-------- Provided entries

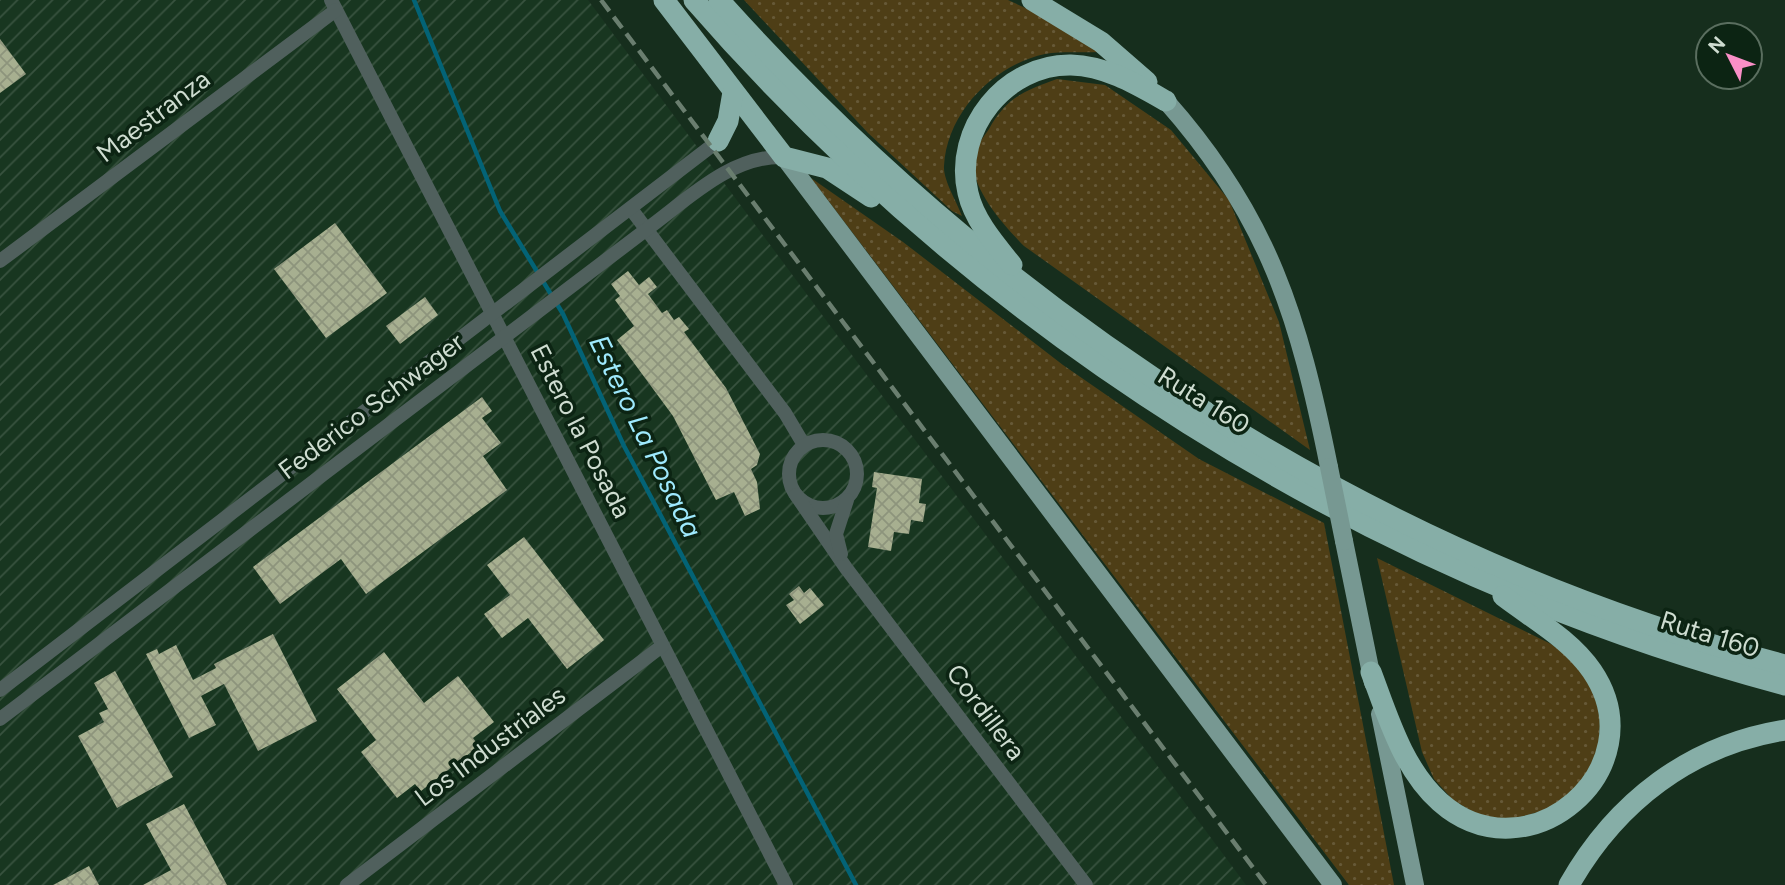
<svg xmlns="http://www.w3.org/2000/svg" width="1785" height="885" viewBox="0 0 1785 885" font-family="Figtree,sans-serif">
  <defs>
    <pattern id="industrial-furrows" width="10" height="10" patternUnits="userSpaceOnUse" patternTransform="scale(1.75)"><rect width="10" height="10" fill="#183620"/><path d="M-1 1l2-2M0 10L10 0M9 11l2-2" fill="none" stroke="#38523f"/></pattern>
    <pattern id="grass-dots" width="8" height="8" patternUnits="userSpaceOnUse" patternTransform="scale(1.75)"><rect width="8" height="8" fill="#4e3e16"/><path d="M2 2h.1M6 6h.1" fill="none" stroke="#665937" stroke-width="1.8" stroke-linecap="round"/></pattern>
    <pattern id="building-cross-hatch" width="8" height="8" patternUnits="userSpaceOnUse" patternTransform="scale(1.75)"><rect width="8" height="8" fill="#a7af90"/><path d="M0 0l8 8M0 8l8-8" fill="none" stroke="#8d947c"/></pattern>
  </defs>
  <rect width="100%" height="100%" fill="#162e1d"/>
  <polygon fill="url(#industrial-furrows)" points="0,0 588,0 1246,885 0,885"/>
  <g fill="url(#grass-dots)">
    <path d="M 744,0 L 1008,0 L 1047,18 L 1099,52 C 1082,53 1062,51 1045,54 C 994,65 947,112 944,166 C 943,180 957,202 962,216 L 952,211 L 868,133 Z"/>
    <path d="M 1057,79 L 1105,85 L 1171,130 L 1229,200 L 1279,322 L 1310,450 L 1024,246 C 1005,227 964,182 975,153 C 978,144 984,136 989,129 C 1007,97 1024,91 1057,79 Z"/>
    <polygon points="811,178 903,242 1063,365 1199,459 1324,523 1394,885 1349,885"/>
    <polygon points="1377,558 1551,644 1573,659 1601,703 1598,760 1562,805 1507,821 1478,815 1453,800 1434,779 1422,752"/>
  </g>
  <g fill="none" stroke-linecap="round" stroke-linejoin="round">
    <polyline stroke="#036376" stroke-width="4.5" points="414,0 500,211 563,314 624,446 856,885"/>
  </g>
  <g fill="url(#building-cross-hatch)">
    <polygon points="0,39 26,74 0,93"/>
    <polygon points="335,223 387,293 326,338 274,269"/>
    <polygon points="628,271 639,285 649,277 657,287 648,294 662,313 667,310 674,320 679,317 689,329 684,332 726,388 760,454 757,465 751,469 757,482 760,509 745,516 734,492 716,500 673,416 617,340 634,326 615,300 620,296 611,284"/>
    <polygon points="425,297 438,315 400,344 386,326"/>
    <polygon points="482,397 492,411 482,418 501,443 483,456 507,490 366,594 341,559 280,604 253,567"/>
    <polygon points="874,472 922,479 919,503 926,504 923,522 911,520 909,534 894,532 891,551 868,547 877,488 872,487"/>
    <polygon points="524,537 604,640 567,669 528,618 502,638 484,614 510,595 487,565"/>
    <polygon points="799,586 804,593 810,588 824,605 800,624 786,605 794,600 789,594"/>
    <polygon points="273,634 317,721 258,751 224,684 201,696 216,725 189,738 146,654 157,649 159,654 176,645 193,680 216,668 214,664"/>
    <polygon points="384,652 424,703 458,676 494,722 473,738 479,746 421,791 415,784 397,798 361,752 376,740 337,689"/>
    <polygon points="115,671 173,777 117,808 78,736 104,722 99,713 108,709 94,683"/>
    <polygon points="184,804 227,885 143,885 171,870 146,824"/>
    <polygon points="89,866 99,885 53,885"/>
  </g>
  <g fill="none" stroke-linecap="round" stroke-linejoin="round">
    <g stroke="#50605d" stroke-width="14">
      <polyline points="331,0 786,885"/>
      <polyline points="631,209 785,413 804,445"/>
      <polyline points="0,261 336,10"/>
      <circle cx="823" cy="474" r="34"/>
      <polyline points="796,495 846,568 1086,885"/>
      <polyline points="841,554 836,534 847,500"/>
      <polyline points="0,690 718,141"/>
      <path d="M 0,719 L 647,229 C 687,200 731,155 784,157"/>
      <polyline points="347,885 662,646"/>
    </g>
    <g stroke="#779892" stroke-width="18">
      <path d="M 1166,101 C 1269,217 1299,318 1329,467"/>
      <polyline points="784,157 1333,885"/>
      <polyline points="1344,541 1373,683"/>
      <polyline points="1380,714 1415,885"/>
    </g>
    <g stroke="#86aea7" stroke-width="21">
      <polyline points="664,0 784,157 827,168 871,197"/>
      <path d="M 694,0 C 980,329 1363,573 1785,685"/>
      <path d="M 719,0 C 1002,316 1373,557 1785,665"/>
      <polyline points="1032,0 1101,42 1147,82"/>
      <polyline points="718,141 728,121 733,92"/>
      <path d="M 1012,265 C 995,244 974,220 968,193 C 953,129 1006,64 1071,65 C 1106,66 1136,84 1166,101"/>
      <path d="M 1371,672 C 1388,717 1403,769 1440,802 C 1528,880 1658,768 1592,671 C 1570,639 1533,619 1503,596"/>
      <path d="M 1569,885 C 1616,802 1690,745 1785,730"/>
    </g>
    <polyline stroke="#6a7e6f" stroke-width="4.5" stroke-dasharray="14 7" stroke-linecap="butt" points="601,0 1266,885"/>
    <polyline stroke="#779892" stroke-width="18" points="1329,467 1344,541"/>
  </g>
  <g text-anchor="middle" dominant-baseline="central" stroke-width="7" stroke-linejoin="round" paint-order="stroke">
    <g font-size="26" fill="#cedcd0" stroke="#0c2413">
      <text transform="translate(153 116) rotate(-37)">Maestranza</text>
      <text transform="translate(1204 400) rotate(32)">Ruta 160</text>
      <text transform="translate(371 406) rotate(-37)">Federico Schwager</text>
      <text transform="translate(581 431) rotate(63)">Estero la Posada</text>
      <text transform="translate(1710 634) rotate(17)">Ruta 160</text>
      <text transform="translate(986 712) rotate(53)">Cordillera</text>
      <text transform="translate(490 746) rotate(-37)">Los Industriales</text>
    </g>
    <g font-size="28" font-style="italic" fill="#9ee9fd" stroke="#0c2413">
      <text transform="translate(646 436) rotate(64)">Estero La Posada</text>
    </g>
  </g>
  <g transform="translate(1729 56) rotate(312)"><circle r="33" fill="#0c2413" stroke="#5a6e5f" stroke-width="2"/>
  <path d="M0-5L12 26L0 18L-12 26Z" fill="#fa8fc7"/>
  <text y="-10" font-size="19" font-weight="bold" text-anchor="middle" fill="#cedcd0">N</text>
  </g>
</svg>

----------------

Look through the material above and print exactly the lines from the one containing "500,211 563,314 624,446" to the one containing "604,640 567,669 528,618", both included, and nothing more.

    <polyline stroke="#036376" stroke-width="4.5" points="414,0 500,211 563,314 624,446 856,885"/>
  </g>
  <g fill="url(#building-cross-hatch)">
    <polygon points="0,39 26,74 0,93"/>
    <polygon points="335,223 387,293 326,338 274,269"/>
    <polygon points="628,271 639,285 649,277 657,287 648,294 662,313 667,310 674,320 679,317 689,329 684,332 726,388 760,454 757,465 751,469 757,482 760,509 745,516 734,492 716,500 673,416 617,340 634,326 615,300 620,296 611,284"/>
    <polygon points="425,297 438,315 400,344 386,326"/>
    <polygon points="482,397 492,411 482,418 501,443 483,456 507,490 366,594 341,559 280,604 253,567"/>
    <polygon points="874,472 922,479 919,503 926,504 923,522 911,520 909,534 894,532 891,551 868,547 877,488 872,487"/>
    <polygon points="524,537 604,640 567,669 528,618 502,638 484,614 510,595 487,565"/>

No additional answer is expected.